生豆を取り寄せて、僕が自宅で焙煎をしていて、店主はこの時間を楽しみにしてくれている。
豆を挽いて、フィルターを用意して、湯を沸かす。
抽出している間、手を動かしながらあてもなく考えごとをする。
コーヒーの抽出液を眼で捉えてはいるけれど、頭の中では、「これはどこか遠い大地の血液だ」とか考えていて、気付いた時には抽出しすぎていたりする。
生産者、流通に関わる人、そして木や土、虫たち、水、太陽、もっとたくさんの遠い国のできごとが、僕の目の前で一滴ずつ水面を転がっていく。
今日もやり過ごさず、大切にいただこうと思っている横で、店主が重そうに蓄音機を持ち出してくる。
淹れたコーヒーと果物をいただきながら、レコードを再生する。いくつかSPの題名を確認して、無伴奏チェロ組曲第一番、Preludeをターンテーブルに乗せる。

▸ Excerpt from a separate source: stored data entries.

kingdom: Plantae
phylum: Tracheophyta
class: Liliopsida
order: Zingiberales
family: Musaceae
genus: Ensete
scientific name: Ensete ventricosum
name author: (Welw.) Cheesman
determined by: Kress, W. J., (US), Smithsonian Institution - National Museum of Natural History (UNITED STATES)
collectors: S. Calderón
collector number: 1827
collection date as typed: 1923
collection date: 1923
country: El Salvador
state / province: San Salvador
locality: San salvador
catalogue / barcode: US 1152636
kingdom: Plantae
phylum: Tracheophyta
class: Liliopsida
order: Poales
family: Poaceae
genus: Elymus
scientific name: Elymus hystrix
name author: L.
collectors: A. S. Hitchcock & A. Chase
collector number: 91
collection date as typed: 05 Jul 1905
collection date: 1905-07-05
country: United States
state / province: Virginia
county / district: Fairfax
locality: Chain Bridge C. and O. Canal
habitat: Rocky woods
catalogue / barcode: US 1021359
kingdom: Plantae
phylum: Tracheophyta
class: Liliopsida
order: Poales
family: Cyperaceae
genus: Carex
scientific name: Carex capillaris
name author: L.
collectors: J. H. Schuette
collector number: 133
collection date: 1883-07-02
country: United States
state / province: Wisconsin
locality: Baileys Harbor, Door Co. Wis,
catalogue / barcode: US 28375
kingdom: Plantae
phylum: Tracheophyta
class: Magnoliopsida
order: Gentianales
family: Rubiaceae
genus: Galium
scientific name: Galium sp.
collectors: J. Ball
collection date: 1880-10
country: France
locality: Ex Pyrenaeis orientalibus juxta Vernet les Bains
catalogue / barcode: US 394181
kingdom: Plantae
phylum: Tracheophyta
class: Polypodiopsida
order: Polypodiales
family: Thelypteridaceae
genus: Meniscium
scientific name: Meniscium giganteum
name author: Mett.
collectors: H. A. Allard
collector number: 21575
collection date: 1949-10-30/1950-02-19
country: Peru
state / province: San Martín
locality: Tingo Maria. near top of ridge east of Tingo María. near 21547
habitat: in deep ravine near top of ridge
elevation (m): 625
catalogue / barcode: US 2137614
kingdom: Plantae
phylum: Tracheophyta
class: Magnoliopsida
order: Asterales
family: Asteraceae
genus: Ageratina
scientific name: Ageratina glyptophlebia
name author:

そっと針を落とすと、チェロの神様、カザルスの演奏が蓄音機からあふれだす。
1900年代前半の、遠い異国の演奏が、当時の空気をまるごと孕んでレコードの溝に刻まれている。
音を聴くのではなくて、空気ごと肺に取り込んで感じるような音楽。
遠い土地の生命が詰まったコーヒーを味わいながら、はるか昔の世界の音を吸う。
僕は毎日のように、古本と古いおもちゃに囲まれて働いていて、あちこち訪ねることはできないけれど、こうして自分の暮らしはささやかながら、一方的であっても、世界と繋がっている。
うれしくなって、何故か知らない人の作ったごはんが食べたくなった。家の近くの町中華に寄って帰る。